Şiirlerim



Mülteci Bebekler

Kan diyarında bahar seli kopmuş,
yerlerinden yurtlarından  çiçek çiçek kopuyor gencecik bedenler.
Sel suları bulanık olur. Ama kahır olası bu diyarda rengârenk akıyor.
Evet, evet önüne kattığı çer çöp değil elbet.
Eli kınalı gelinler ve hayatlarının ilkbaharındaki gonca filizler.

Akın akın kalabalık, uzayıp giden düğün halayı değil.
Göğü paramparça edip yükselen avazlar da zılgıt.
Gök yine karanlık, yine güneşsiz, yine tunç kadar ağır. 
Sen seyret seyredebildiğin kadar, düşen bombaları ve yükselen dumanları. 
Kına, hatta esefle kınamaya da devam et, ama iki yüzlü kınamaların faydasızca.

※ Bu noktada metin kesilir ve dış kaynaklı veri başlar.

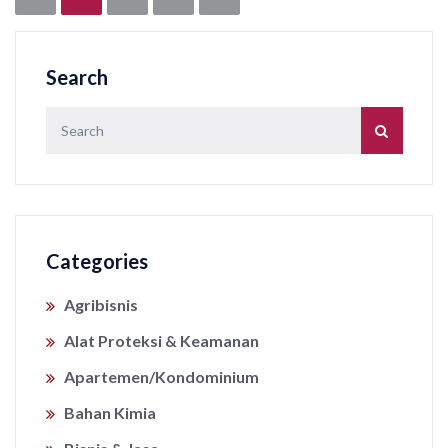
Search
Categories
Agribisnis
Alat Proteksi & Keamanan
Apartemen/Kondominium
Bahan Kimia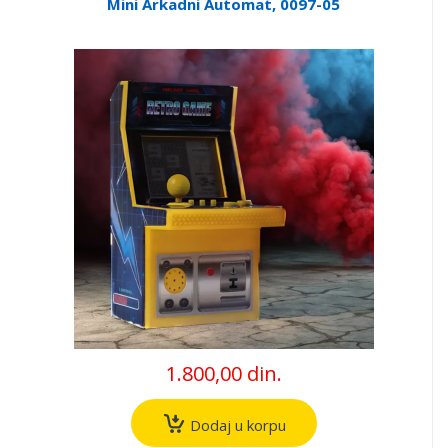
Mini Arkadni Automat, 0097-05
1.800,00 din.
Dodaj u korpu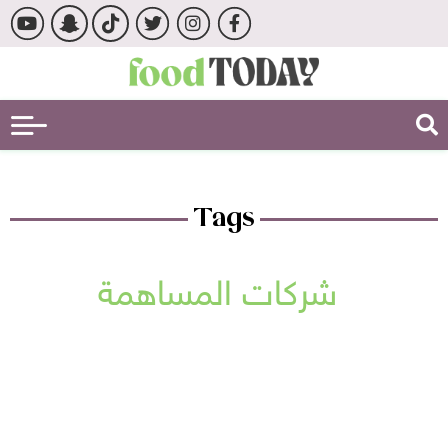
Tags
شركات المساهمة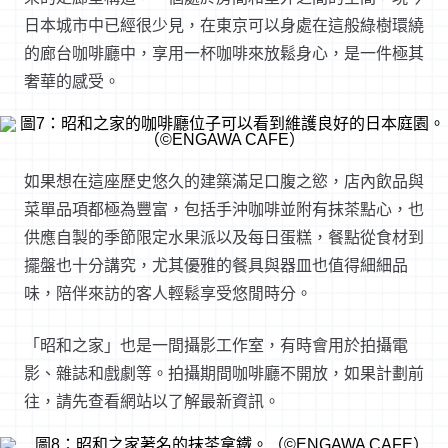
日本城市中已經很少見，在東京可以身處在這般綠樹環繞
的廊台咖啡廳中，享用一杯咖啡來放鬆身心，是一件極其
奢華的感受。
如果想在這座歷史悠久的建築滿足口腹之慾，店內飲品與
菜單品項都極為豐富，包括手沖咖啡並附有抹茶點心，也
供應自製的季節限定水果派以及每日蛋糕，餐點從食材到
擺盤也十分講究，尤其優雅的餐具與器皿也值得細細品
味，陪伴來訪的客人輕鬆享受悠閒時分。
「昭和之家」也是一間攝影工作室，有時會用於拍攝電
影、雜誌和戲劇等。拍攝期間咖啡廳不開放，如果計劃前
往，請先查看網站以了解最新資訊。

Sel deli, sel bulanık, sel al al, ya da rengârenk ama bir kere kopmuş.
Tükenmiş insanlıktan, kan kusan diyarlardan, barut kokan havadan.
Aslında durulmak için aktığı derya dahi ondan beter. Mahşer yeri sanki ceset kusuyor.
Dalga dalga kıyılara savurduğu derya kuzuları değil.
Bir utanç şamarı gibi insanlığın yüzüne çarptığı, masumiyetin cansız yüzleri,mülteci bebekler.
                                                                                                                                                 Zeki Tüzünlü



Özlem

Bazen, yüz yaşındaki ihtiyarlar gibiyim. 
Düşmemek için bir yere yaslanasım geliyor.
Bazen kalabalıklar içindeyim, ortamım mutludur ama,
çıkıp hiç durmadan sonsuzluğa doğru koşasım geliyor.
Biliyorum, ne ihtiyar ne de bir deliyim.
Ama sen yoksun ya, inan bazen bunlardan da öteyim.

Bazen, annesi vurduğu halde, ona yaslanan çocuk gibiyim.
Özlemin cehennem ateşi sanki,
Ama o çocuk gibi, o ateşe dahi yaslanasım geliyor.
Bazen, gözlerim kapalıyken yanımdasın yanı başımdasın, okunan ezanı duyuyorum,
ama sen kaybolacaksın diye, uyanmadan ölesim geliyor.

Bazen, özgürce uçarken, avcıların vurduğu keklik gibiyim. 
Düştükçe düşesim geliyor. 
Kışın bütün hırçınlığını yüklenen çığlar gibi dolar gözlerim.
Volkanlardan beter kaynar yüreğim. 
Bazen içimi öyle bir hasret sarar ki, çığdan, volkandan beter kopasım geliyor.

Bazen, parçaladığı cesedini atmaya götürürken,
tökezleyen evladın acısına, fırlayan ana yüreği gibiyim.
Şuursuzca  fırlayıp sana koşasım geliyor. 
Be yüreğimin içi, biliyorsun seni yüreğimin en derin yerinde saklıyorum.
Bazen seni benden sakladığı için, onu dahi paramparça edip ötesim geliyor. 
Oof be bendeki benim,  bir bile bilsen seni nasıl özlüyorum?                                     
Zeki Tüzünlü




Sen Varsın

Hani en mutlu anlar var ya.
Bir ağacın gölgesinde, başı dizinde gülüşünü seyrederken,  belki de öylece dizinde uyurken.
İşte o an tenin incitir diye korkarsın.
Bir yanda bu anım hiç bitmesin, zaman dursun istersin.
Bir yanda Rabbim keşke şu an ruhumu alsan dersin.
Çünkü çünkü bir ömrün feda edildiği o anda sen varsın.

Hani mahkûm sevdalar var ya.
Bir mahpushanenin derme çatma ranzasında, belki de mahkûmun okuduğu kitaptaki her satırda.
İşte o an hece hece okuduğu aslında sensin.
Prangaların bağrında, ceberut bir sorguda yükselen narada.
Ya da zifiri bir zindanda.
Ama yine de onun yüzünde bir tebessüm vardır.
Çünkü, çünkü o an ona ait bir tek hayalleri kalmıştır. O hayallerde de sen varsın.

Hani dünya, bütün güzellikleriyle gözünde kaybolur ya.
Güneşe bakmış,  gözü kamaşmıştır. Belki de son gördüğü o bakışındır.
İşte o an her şey sadece o bakış kalır.
Gökteki kuşun kanadında, yerdeki bütün avazlarda…
Bir ananın kucağında, bir babanın feryadında, bir çocuğun duasında.
O resim, gördüğü, duyduğu, anladığı her şeydir.
Çünkü, çünkü o resimde sadece sen varsın.